川崎の伝統野菜「のらぼう菜」が遠い宮城の地で広がりをみせている。川崎市多摩区でのらぼう菜を栽培する高橋寛子さん(86)から、宮城県石巻市の農家らが栽培方法などを学んだ。石巻市で本格的に収穫・出荷するのは今年が初めてで、同市で栽培に挑む石原慶太さん(59)は「3年間栽培の検証を続け、やっと収穫を迎えられる」と喜ぶ。

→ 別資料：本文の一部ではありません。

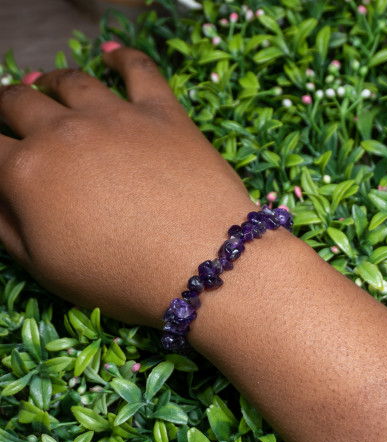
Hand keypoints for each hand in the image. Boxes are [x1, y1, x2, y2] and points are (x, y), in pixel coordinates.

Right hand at [0, 47, 255, 325]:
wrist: (203, 264)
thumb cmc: (123, 278)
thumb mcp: (48, 268)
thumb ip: (6, 226)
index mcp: (29, 173)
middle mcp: (65, 132)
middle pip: (20, 103)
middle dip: (5, 106)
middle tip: (7, 111)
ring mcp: (117, 117)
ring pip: (72, 82)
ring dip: (51, 81)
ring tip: (45, 84)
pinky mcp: (163, 113)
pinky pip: (140, 71)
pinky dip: (124, 58)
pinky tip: (113, 55)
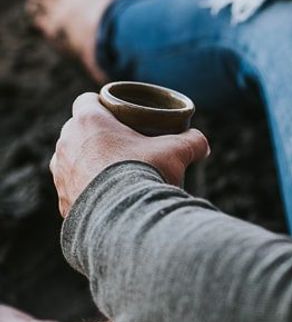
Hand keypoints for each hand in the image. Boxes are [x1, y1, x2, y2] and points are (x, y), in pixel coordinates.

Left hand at [51, 93, 209, 216]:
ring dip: (87, 162)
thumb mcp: (177, 152)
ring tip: (111, 173)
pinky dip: (86, 191)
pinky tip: (105, 198)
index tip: (118, 115)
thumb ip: (192, 141)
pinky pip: (72, 190)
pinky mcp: (63, 201)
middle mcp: (67, 143)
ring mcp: (60, 173)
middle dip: (95, 135)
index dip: (101, 105)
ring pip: (71, 160)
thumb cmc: (146, 175)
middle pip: (77, 130)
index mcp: (89, 122)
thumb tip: (201, 145)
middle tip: (121, 145)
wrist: (125, 220)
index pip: (86, 101)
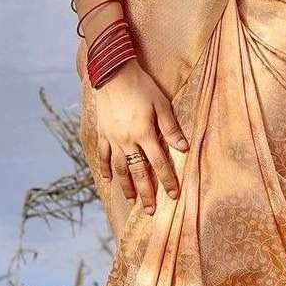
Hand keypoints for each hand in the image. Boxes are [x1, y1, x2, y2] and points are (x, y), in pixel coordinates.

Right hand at [92, 59, 189, 215]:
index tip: (173, 196)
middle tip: (150, 211)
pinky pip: (102, 156)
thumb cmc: (142, 86)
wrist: (113, 73)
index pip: (159, 163)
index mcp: (144, 134)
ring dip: (126, 186)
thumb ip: (171, 128)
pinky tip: (109, 180)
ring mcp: (112, 139)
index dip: (167, 180)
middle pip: (138, 172)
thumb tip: (183, 148)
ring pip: (119, 169)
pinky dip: (105, 169)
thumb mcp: (161, 104)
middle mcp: (127, 141)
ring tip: (131, 200)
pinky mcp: (102, 133)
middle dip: (146, 193)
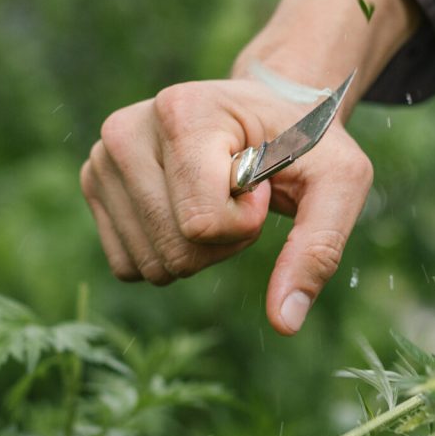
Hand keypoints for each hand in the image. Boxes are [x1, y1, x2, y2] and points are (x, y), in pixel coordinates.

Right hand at [82, 0, 417, 333]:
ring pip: (151, 265)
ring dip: (198, 250)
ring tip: (216, 196)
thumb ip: (318, 250)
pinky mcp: (95, 185)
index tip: (263, 183)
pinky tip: (187, 208)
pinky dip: (168, 254)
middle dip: (223, 241)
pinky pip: (129, 266)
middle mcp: (127, 130)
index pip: (200, 223)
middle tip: (242, 193)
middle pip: (175, 251)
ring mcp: (103, 158)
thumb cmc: (305, 145)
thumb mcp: (339, 183)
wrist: (267, 111)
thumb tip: (284, 324)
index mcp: (182, 111)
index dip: (245, 223)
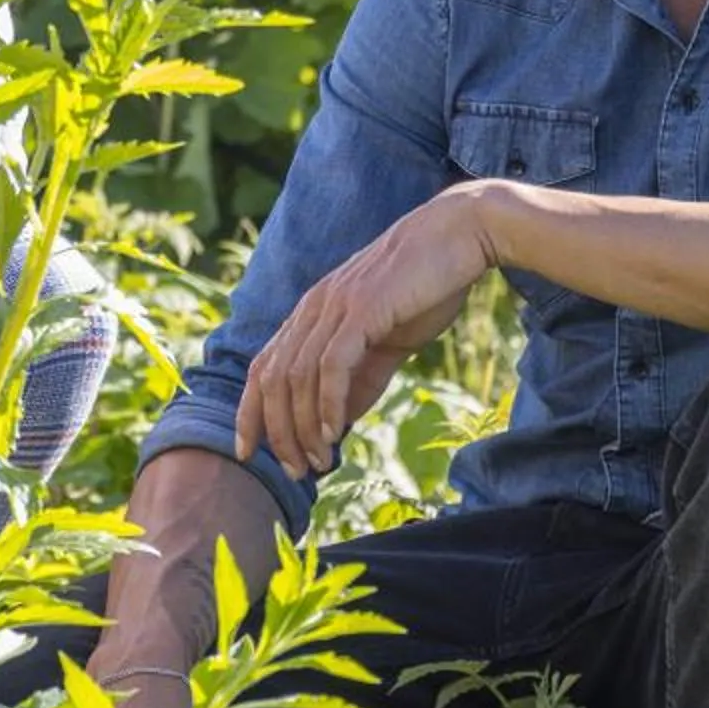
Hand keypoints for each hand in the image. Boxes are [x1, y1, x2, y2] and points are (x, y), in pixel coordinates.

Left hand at [238, 184, 498, 479]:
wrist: (459, 236)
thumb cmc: (426, 287)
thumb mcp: (386, 341)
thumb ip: (360, 378)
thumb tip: (337, 424)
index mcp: (312, 312)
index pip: (263, 367)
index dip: (250, 412)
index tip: (249, 452)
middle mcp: (313, 308)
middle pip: (272, 378)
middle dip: (277, 431)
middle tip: (296, 471)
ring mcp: (334, 306)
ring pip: (298, 376)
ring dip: (303, 427)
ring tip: (317, 461)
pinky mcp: (362, 309)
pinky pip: (332, 365)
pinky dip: (328, 404)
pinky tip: (334, 433)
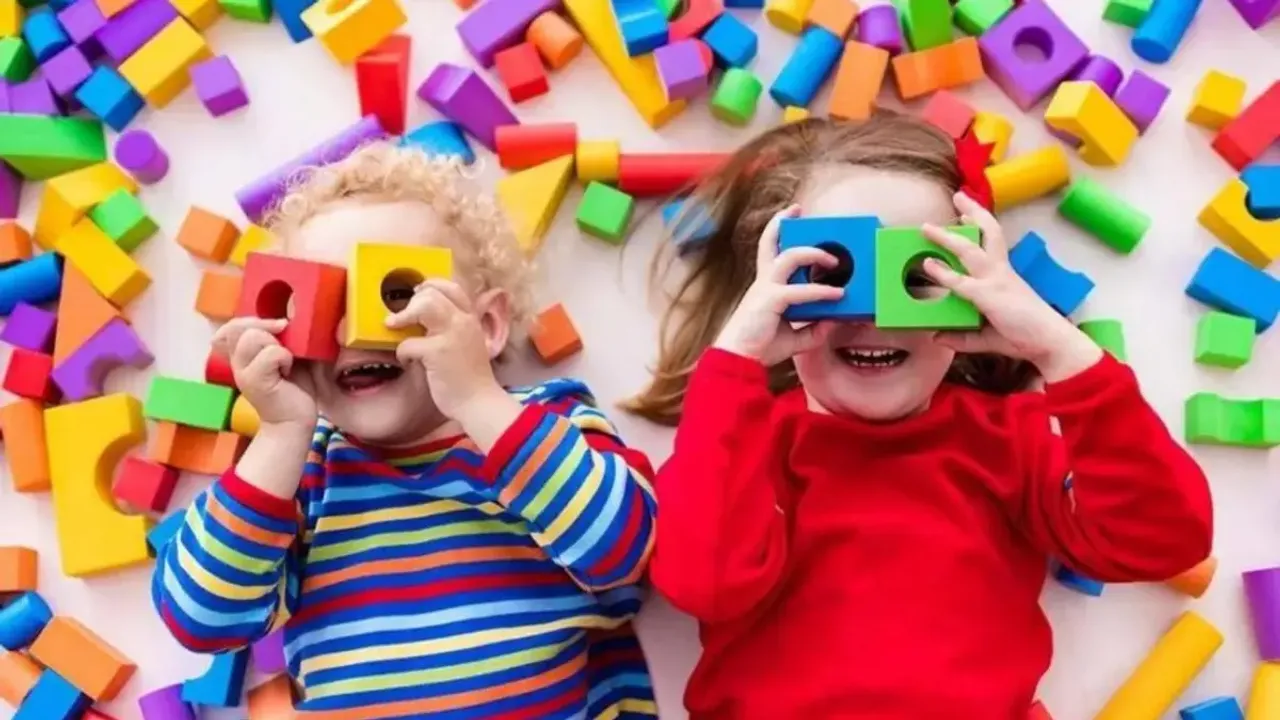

菜の花やたて菜のような見た目の「のらぼう菜」(アブラナ科)は苦みが少なく、軟らかな食感と甘さが特徴。江戸時代から伝わる伝統野菜だが、原産地は不明という。南関東の一部、川崎市内北部などで栽培されている。高橋さんは「作り手が増えるのはうれしい。たくさんの人に味わってほしい」と期待する。
3月ごろから石巻市で始まる収穫を前に、2月22日には、石原さんのほか、同市で農家を営み、のらぼう菜の栽培に挑戦する梶原善秀さん(57)、妻の千恵さん(54)が、高橋さんの畑に訪れた。
晴天の下、青々と育ったのらぼう菜を前に、石原さんらは高橋さんの言葉に熱心に耳を傾けた。
「もっと下から、地面に近いとこから鎌をいれなさい」。高橋さんは夫の孝次さん(享年88)と考案した収穫方法を伝授した。